En las rutas argentinas, las maniobras imprudentes de algunos conductores representan un riesgo grave que podría evitarse con mayor conciencia vial. Aunque muchos aplican ingenio para ahorrar tiempo, algunas prácticas no solo son inútiles, sino que también aumentan la probabilidad de accidentes. Una de las mayores preocupaciones de las autoridades de tránsito es el efecto en cadena, donde una acción riesgosa de un conductor puede desencadenar reacciones peligrosas en otros.
Una infracción común es adelantar en tramos donde las líneas amarillas indican la prohibición de hacerlo. En un video reciente, se observa a un conductor de camioneta blanca adelantando sobre una doble línea amarilla, acción que está legalmente prohibida. Según el blog especializado Tránsito, esta señalización se utiliza precisamente para mantener la seguridad en zonas de baja visibilidad o alta peligrosidad, evitando colisiones.
Además, el mismo conductor ejecuta otra maniobra peligrosa al adelantarse en una curva mientras se encontraba en el carril contrario.
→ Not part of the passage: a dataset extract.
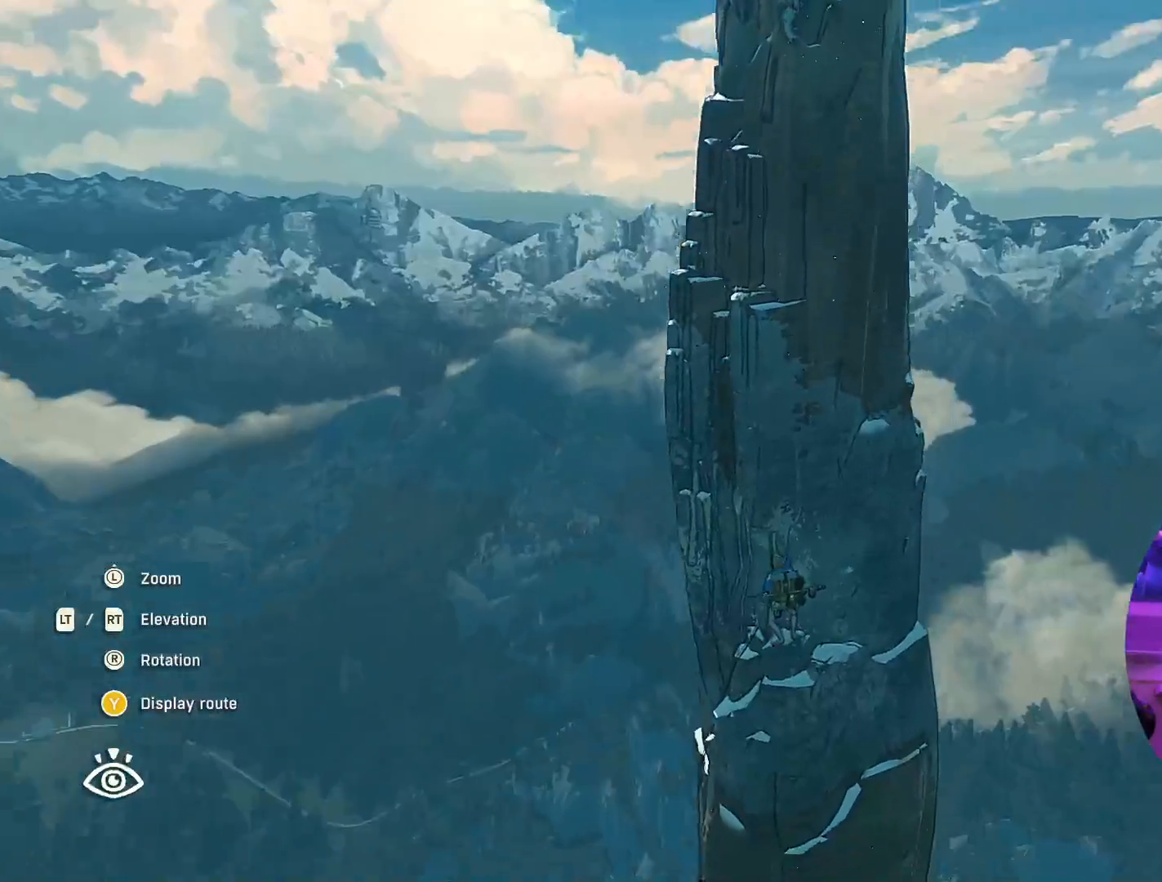
{"buttons": ["L2"], "left_stick": "center", "right_stick": "center", "events": [[67, "right_stick", "center"], [217, "L2", "down"], [383, "L2", "up"], [450, "L2", "down"]]}
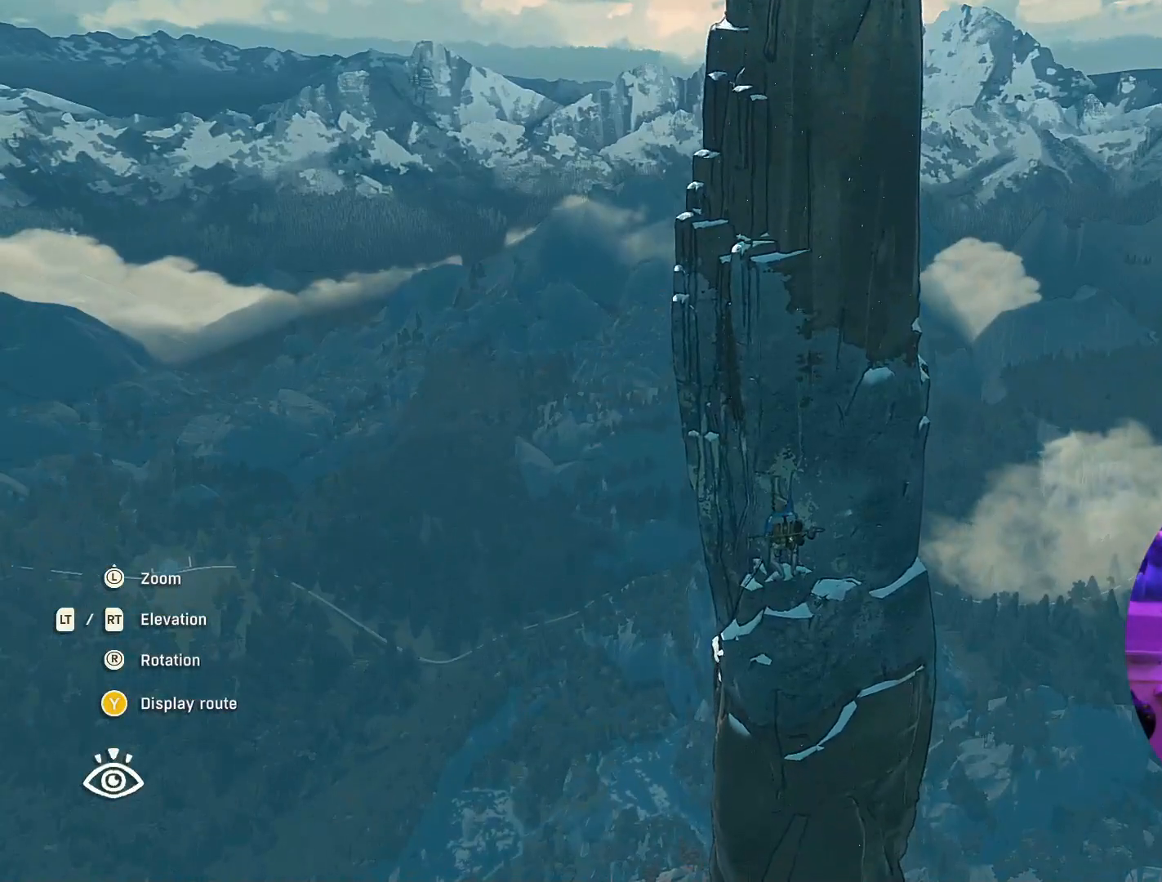
{"buttons": [], "left_stick": "center", "right_stick": "center", "events": [[433, "L2", "up"]]}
Este acto, registrado durante una jornada de lluvia, aumenta significativamente el riesgo de accidente al reducir la visibilidad de vehículos que podrían aproximarse en sentido contrario. En estas condiciones, las autoridades recomiendan extrema precaución y evitar este tipo de desplazamientos.
Con el fin de reducir accidentes, se exhorta a los conductores a respetar las normativas viales y consultar regularmente las páginas de infracciones municipales y provinciales para verificar si tienen multas pendientes. Este chequeo es esencial, ya que el buen comportamiento vial puede, en algunos casos, permitir la renovación de la licencia de conducir sin necesidad de rendir un examen práctico.